**PROBLEM REQUIREMENTS:**
Nothing outside the range is wanted. Repeat exactly the lines below from the one with "40: (862, 476, 11.79)" through the one with "53: (793, 184, 16.43)".

**Stored items:**
Content starts
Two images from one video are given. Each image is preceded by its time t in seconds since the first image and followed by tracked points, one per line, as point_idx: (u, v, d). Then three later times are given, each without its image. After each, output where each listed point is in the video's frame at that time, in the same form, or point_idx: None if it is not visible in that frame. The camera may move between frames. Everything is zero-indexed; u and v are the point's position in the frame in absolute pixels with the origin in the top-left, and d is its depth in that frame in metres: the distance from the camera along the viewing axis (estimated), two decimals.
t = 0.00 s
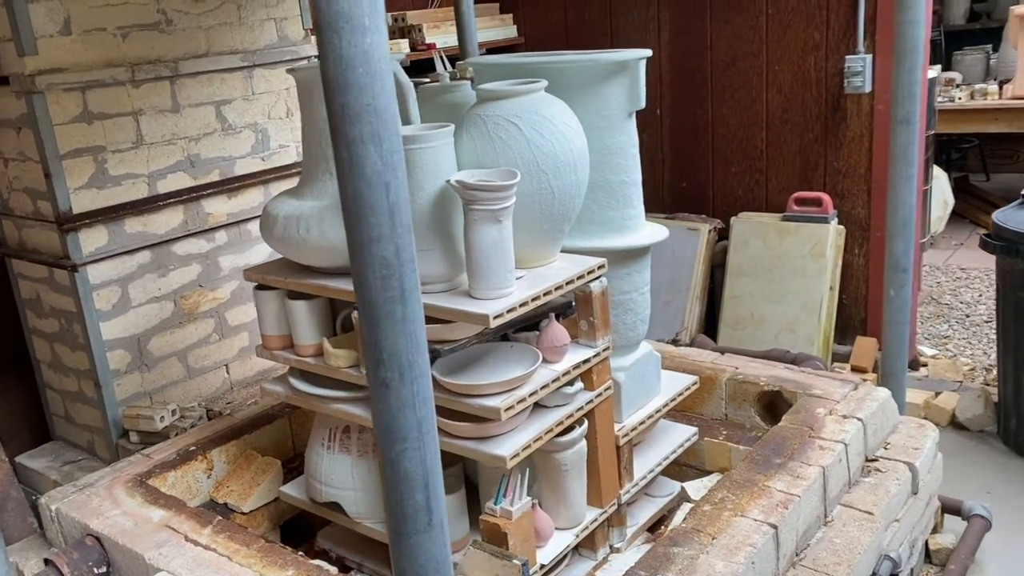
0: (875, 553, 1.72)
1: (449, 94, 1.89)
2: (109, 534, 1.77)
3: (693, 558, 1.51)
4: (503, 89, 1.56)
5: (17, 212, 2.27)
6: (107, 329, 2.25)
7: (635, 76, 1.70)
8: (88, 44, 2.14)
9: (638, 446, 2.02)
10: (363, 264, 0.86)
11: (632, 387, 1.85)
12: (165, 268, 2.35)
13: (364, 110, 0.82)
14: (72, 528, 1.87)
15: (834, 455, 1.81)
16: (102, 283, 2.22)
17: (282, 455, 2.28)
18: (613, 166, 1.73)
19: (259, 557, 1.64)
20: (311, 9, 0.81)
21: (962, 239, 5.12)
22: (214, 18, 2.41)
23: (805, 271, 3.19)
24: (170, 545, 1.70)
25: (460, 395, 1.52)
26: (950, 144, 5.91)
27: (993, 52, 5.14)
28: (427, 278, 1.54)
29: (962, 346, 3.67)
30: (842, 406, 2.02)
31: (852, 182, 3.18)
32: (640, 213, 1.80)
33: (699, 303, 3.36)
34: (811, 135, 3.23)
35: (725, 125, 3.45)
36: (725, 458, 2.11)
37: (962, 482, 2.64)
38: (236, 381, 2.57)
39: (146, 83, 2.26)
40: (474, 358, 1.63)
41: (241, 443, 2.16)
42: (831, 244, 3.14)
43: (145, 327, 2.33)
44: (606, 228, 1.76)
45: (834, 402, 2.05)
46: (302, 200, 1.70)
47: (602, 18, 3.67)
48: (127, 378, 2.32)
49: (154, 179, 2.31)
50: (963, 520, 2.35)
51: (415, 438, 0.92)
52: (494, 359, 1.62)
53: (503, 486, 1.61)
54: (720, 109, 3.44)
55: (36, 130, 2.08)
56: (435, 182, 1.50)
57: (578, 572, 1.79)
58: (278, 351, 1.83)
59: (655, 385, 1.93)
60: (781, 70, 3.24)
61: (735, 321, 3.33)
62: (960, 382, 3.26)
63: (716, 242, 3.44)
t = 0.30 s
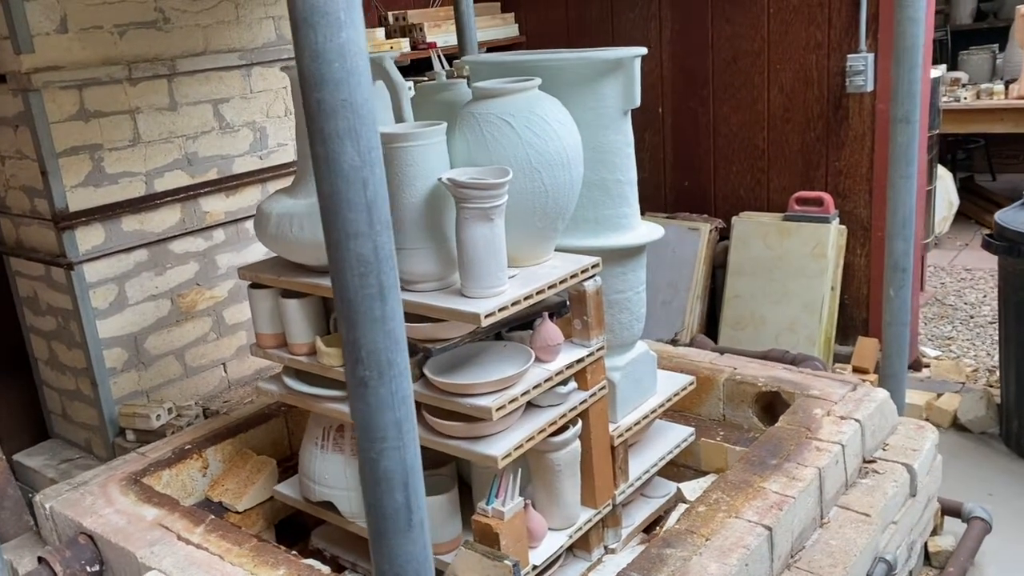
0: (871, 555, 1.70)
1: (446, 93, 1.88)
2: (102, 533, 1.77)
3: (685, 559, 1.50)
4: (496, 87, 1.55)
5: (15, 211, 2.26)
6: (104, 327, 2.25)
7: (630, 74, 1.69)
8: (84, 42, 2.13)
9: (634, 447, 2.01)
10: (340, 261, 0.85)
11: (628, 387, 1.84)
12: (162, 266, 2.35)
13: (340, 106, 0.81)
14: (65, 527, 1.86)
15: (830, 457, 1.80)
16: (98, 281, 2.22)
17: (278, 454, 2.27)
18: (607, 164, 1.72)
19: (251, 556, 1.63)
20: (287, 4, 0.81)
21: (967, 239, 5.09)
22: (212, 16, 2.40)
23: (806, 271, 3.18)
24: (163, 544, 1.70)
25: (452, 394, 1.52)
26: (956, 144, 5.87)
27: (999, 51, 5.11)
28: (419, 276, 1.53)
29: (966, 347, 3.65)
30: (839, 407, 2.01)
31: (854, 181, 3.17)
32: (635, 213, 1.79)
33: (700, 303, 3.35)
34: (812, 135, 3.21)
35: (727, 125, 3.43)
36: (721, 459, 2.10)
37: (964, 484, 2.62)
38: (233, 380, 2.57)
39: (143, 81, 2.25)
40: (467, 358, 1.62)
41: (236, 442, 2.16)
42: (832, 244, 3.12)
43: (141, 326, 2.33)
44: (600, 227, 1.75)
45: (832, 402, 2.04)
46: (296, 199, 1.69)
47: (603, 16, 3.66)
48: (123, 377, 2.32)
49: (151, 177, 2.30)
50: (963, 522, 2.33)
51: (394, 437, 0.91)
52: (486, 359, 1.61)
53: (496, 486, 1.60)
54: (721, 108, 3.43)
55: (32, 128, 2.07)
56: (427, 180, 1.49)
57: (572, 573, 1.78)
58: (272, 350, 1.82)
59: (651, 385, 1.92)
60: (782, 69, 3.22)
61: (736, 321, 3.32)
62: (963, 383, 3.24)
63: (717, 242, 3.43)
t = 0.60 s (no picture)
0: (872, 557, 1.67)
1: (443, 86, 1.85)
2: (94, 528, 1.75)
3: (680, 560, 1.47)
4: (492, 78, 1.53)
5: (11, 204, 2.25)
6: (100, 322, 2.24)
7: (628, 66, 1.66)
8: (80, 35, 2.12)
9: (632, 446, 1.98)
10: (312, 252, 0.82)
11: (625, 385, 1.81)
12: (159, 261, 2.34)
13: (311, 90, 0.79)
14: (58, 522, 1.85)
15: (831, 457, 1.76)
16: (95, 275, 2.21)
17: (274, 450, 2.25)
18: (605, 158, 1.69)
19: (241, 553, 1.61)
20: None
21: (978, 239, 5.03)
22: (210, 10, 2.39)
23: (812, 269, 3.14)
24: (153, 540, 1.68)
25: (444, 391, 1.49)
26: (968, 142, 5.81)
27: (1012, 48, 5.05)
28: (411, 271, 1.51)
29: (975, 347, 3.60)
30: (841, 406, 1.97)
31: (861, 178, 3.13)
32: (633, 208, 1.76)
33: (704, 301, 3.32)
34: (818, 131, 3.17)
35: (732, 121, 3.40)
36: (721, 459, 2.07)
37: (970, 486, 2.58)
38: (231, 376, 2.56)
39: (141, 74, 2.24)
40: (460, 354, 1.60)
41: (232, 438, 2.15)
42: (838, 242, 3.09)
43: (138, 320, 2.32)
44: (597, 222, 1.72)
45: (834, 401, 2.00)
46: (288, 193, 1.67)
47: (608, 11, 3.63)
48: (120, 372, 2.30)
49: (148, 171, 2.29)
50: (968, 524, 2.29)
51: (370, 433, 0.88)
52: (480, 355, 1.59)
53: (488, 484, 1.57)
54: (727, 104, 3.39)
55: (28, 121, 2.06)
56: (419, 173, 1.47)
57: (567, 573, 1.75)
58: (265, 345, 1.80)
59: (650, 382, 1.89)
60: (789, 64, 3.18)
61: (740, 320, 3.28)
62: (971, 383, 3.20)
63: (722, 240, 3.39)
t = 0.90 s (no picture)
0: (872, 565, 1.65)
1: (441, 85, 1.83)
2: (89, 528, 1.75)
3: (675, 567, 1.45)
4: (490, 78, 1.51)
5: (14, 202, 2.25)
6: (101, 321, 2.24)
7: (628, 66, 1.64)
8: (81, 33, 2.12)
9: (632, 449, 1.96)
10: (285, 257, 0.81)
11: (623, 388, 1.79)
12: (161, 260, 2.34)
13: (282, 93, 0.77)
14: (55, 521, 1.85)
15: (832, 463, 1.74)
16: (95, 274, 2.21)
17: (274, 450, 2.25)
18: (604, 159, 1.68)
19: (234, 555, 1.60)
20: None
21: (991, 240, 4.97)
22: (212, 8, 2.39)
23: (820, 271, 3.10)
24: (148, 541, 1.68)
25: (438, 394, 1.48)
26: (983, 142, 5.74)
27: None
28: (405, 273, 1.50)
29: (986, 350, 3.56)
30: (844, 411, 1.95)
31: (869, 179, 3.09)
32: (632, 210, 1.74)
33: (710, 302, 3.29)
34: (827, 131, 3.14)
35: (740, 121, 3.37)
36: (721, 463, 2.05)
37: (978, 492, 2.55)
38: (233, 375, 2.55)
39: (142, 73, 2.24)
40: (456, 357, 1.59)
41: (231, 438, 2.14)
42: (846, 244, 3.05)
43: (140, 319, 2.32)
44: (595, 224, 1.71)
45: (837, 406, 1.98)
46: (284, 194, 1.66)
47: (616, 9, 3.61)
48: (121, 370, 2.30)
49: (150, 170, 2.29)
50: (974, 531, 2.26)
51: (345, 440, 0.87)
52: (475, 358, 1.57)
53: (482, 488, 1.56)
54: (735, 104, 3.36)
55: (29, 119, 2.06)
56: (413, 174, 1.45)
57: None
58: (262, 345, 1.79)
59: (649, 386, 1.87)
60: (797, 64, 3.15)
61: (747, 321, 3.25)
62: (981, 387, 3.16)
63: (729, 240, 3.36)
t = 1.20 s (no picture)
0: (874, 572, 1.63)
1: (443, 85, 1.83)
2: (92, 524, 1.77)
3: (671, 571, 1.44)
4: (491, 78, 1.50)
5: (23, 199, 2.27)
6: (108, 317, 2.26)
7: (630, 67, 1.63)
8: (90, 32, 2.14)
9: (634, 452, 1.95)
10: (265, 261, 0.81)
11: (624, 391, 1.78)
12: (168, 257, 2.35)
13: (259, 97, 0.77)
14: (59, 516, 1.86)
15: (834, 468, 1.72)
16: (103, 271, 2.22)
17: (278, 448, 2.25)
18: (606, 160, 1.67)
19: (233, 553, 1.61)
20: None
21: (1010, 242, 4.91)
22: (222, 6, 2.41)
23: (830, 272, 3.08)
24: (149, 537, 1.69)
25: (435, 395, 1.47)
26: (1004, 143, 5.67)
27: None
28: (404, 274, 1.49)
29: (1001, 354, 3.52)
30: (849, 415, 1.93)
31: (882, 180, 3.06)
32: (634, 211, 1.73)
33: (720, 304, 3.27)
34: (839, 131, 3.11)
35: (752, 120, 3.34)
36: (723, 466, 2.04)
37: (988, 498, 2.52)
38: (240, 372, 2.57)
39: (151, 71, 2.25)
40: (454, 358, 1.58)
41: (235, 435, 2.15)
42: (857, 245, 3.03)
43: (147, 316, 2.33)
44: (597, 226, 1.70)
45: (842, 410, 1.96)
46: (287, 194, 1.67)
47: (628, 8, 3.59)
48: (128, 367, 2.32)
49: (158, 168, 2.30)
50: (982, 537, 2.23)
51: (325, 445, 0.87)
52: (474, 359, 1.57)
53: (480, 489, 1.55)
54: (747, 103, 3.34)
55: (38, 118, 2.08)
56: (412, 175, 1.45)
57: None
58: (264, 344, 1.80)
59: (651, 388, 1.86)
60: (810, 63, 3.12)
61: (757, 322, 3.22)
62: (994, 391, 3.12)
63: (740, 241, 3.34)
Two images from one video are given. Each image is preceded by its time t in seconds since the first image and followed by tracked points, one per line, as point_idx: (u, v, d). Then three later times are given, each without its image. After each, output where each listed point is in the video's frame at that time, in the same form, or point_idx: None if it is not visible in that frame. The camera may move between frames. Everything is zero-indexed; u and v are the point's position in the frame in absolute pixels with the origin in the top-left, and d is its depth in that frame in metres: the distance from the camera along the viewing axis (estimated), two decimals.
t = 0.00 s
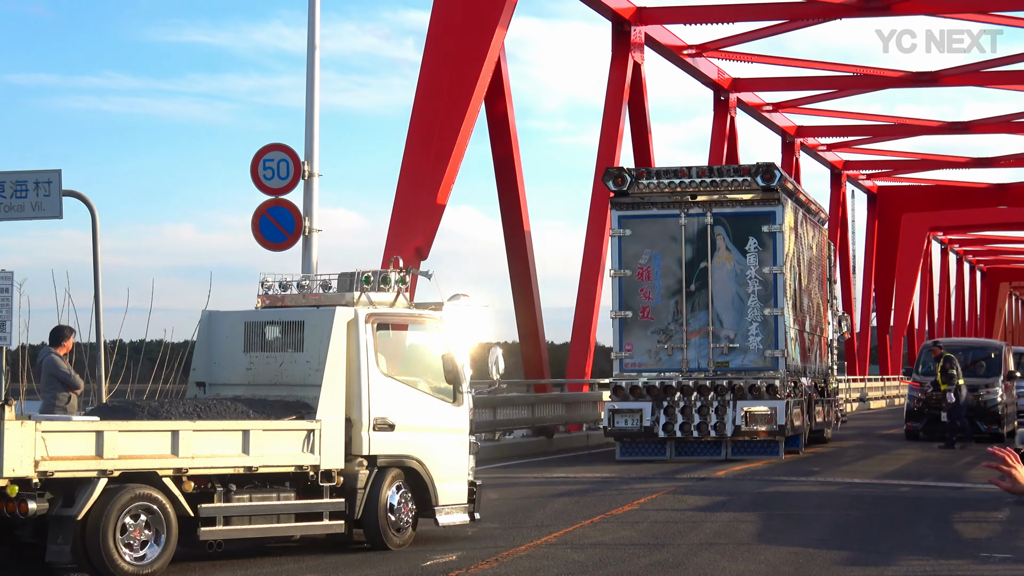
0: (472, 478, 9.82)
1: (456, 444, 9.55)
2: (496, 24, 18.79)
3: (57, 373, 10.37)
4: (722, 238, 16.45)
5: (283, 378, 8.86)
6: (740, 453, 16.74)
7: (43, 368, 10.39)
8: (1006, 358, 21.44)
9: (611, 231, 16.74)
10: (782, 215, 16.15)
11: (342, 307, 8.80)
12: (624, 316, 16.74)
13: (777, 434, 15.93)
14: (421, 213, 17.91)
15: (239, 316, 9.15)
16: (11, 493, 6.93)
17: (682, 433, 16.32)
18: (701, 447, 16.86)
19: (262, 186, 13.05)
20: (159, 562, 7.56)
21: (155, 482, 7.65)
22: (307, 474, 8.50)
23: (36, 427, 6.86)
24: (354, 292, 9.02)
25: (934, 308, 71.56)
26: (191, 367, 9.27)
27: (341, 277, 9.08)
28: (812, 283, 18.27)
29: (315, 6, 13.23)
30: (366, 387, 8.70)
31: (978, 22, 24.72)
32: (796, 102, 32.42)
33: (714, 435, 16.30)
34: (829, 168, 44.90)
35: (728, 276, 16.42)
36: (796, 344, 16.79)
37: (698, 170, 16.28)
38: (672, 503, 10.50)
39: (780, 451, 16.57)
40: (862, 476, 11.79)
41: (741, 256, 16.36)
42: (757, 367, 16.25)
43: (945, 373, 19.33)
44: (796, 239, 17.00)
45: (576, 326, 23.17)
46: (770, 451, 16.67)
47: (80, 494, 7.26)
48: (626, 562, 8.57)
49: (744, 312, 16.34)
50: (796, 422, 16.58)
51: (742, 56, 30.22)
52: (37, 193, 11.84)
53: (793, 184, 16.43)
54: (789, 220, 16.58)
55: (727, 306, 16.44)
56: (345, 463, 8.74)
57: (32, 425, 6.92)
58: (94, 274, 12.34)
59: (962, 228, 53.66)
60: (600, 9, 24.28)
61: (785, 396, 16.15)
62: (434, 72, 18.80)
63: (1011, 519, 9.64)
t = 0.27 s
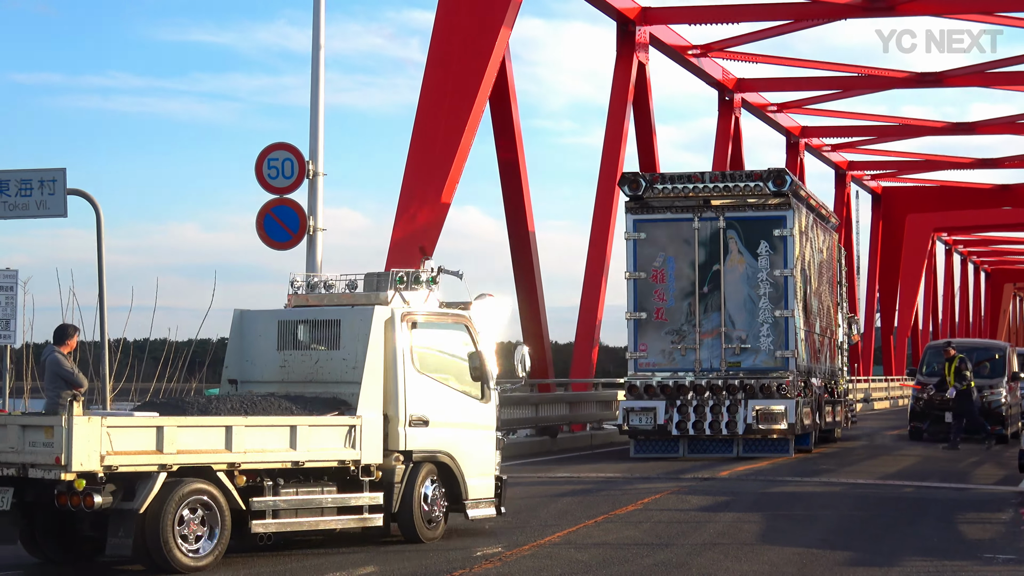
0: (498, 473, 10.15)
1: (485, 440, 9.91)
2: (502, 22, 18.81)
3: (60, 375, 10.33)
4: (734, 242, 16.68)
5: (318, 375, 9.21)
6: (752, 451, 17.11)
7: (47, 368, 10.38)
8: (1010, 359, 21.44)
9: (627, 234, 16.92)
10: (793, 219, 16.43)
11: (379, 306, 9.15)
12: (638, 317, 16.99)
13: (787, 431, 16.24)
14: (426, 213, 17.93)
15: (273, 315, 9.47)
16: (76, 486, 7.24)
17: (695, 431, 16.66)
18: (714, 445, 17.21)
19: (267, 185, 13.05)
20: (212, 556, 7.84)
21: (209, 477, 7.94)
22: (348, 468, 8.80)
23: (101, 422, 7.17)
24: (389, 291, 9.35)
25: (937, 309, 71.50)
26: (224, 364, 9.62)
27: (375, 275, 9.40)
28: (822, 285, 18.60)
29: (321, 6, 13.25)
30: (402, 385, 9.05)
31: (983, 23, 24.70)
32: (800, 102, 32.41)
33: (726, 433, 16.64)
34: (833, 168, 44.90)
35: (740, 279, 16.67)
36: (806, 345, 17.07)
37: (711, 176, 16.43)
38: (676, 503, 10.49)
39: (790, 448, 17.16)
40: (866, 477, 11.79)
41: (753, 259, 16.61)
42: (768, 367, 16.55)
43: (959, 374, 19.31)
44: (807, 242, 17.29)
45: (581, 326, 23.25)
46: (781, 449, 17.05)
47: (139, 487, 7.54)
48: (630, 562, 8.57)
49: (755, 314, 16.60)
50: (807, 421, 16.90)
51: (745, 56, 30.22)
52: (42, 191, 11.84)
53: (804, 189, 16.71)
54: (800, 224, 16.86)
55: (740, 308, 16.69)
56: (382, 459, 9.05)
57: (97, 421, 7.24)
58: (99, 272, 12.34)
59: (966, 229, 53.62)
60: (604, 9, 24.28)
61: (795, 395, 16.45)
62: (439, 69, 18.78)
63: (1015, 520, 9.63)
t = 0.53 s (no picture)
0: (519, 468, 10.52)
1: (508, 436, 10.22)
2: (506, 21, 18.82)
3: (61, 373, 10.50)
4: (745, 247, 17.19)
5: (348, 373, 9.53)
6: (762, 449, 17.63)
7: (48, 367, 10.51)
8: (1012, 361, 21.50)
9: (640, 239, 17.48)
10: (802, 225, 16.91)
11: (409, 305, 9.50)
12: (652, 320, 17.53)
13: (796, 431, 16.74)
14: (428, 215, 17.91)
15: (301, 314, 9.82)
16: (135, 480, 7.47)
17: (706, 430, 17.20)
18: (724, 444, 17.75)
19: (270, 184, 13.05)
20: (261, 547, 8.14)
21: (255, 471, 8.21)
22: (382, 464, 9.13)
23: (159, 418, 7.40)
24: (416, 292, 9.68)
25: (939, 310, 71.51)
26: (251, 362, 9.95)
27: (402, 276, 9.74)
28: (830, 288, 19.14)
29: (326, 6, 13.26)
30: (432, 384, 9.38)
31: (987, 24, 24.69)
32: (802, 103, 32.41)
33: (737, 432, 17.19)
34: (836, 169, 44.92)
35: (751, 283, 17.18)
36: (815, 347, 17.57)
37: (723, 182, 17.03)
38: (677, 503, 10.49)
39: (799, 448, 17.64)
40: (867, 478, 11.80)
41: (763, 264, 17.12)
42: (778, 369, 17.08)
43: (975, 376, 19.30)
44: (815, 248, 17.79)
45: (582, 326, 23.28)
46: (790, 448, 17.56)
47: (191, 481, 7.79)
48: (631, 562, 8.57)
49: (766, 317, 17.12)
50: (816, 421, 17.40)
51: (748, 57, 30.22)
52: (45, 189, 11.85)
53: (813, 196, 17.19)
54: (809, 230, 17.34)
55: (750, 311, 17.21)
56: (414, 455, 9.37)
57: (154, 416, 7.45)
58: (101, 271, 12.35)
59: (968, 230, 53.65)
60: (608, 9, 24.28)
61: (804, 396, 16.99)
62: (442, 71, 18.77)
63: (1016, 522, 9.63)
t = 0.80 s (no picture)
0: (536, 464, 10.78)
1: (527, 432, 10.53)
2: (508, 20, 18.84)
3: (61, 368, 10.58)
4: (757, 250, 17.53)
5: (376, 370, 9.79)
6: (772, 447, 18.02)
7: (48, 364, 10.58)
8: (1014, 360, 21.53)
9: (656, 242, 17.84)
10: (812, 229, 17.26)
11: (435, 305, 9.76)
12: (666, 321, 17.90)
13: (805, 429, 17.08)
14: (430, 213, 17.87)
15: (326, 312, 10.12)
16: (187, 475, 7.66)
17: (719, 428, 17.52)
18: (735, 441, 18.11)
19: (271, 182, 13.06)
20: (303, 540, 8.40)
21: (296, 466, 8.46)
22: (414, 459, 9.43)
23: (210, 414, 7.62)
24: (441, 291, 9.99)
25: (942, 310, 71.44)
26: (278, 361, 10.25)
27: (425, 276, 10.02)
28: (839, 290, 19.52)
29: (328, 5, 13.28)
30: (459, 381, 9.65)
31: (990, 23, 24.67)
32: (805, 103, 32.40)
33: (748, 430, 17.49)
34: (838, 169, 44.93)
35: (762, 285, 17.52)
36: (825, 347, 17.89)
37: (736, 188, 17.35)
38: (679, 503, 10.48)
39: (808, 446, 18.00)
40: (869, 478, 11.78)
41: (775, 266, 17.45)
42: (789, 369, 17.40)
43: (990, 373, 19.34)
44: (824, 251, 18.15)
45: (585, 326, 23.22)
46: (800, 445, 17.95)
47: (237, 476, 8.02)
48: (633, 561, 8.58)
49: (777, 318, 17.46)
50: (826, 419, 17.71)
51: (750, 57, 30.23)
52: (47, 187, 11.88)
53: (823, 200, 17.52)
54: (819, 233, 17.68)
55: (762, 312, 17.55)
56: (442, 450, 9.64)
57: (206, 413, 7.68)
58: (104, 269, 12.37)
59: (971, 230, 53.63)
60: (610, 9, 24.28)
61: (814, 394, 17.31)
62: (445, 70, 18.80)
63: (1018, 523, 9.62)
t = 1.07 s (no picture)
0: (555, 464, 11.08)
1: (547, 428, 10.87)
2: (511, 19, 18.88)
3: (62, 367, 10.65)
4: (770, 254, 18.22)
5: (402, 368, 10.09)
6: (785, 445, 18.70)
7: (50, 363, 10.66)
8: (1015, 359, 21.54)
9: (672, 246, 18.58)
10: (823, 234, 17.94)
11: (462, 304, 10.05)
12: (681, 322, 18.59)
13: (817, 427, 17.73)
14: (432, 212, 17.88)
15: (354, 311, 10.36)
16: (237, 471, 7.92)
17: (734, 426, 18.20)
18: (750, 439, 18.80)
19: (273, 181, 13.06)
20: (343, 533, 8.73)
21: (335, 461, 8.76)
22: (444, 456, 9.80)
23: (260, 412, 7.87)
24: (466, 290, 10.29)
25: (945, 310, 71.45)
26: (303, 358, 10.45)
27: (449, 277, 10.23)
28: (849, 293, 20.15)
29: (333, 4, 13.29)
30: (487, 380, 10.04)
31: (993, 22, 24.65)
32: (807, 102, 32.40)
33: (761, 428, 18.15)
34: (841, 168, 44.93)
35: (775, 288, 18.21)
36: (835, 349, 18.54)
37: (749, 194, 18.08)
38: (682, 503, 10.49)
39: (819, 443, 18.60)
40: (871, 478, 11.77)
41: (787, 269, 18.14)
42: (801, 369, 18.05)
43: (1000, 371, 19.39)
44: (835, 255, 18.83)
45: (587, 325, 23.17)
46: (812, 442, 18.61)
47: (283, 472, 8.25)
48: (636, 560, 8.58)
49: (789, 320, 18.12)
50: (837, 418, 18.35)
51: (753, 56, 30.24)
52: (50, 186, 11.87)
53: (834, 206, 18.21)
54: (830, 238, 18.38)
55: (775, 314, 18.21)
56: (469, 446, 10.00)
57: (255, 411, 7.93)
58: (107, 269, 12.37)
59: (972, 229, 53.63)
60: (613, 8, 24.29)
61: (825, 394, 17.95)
Content ends
**RESPONSE AREA:**
40: (862, 476, 11.79)
41: (741, 256, 16.36)
42: (757, 367, 16.25)
43: (945, 373, 19.33)
44: (796, 239, 17.00)
45: (576, 326, 23.17)
46: (770, 451, 16.67)
47: (80, 494, 7.26)
48: (626, 562, 8.57)
49: (744, 312, 16.34)
50: (796, 422, 16.58)
51: (742, 56, 30.22)
52: (37, 193, 11.84)
53: (793, 184, 16.43)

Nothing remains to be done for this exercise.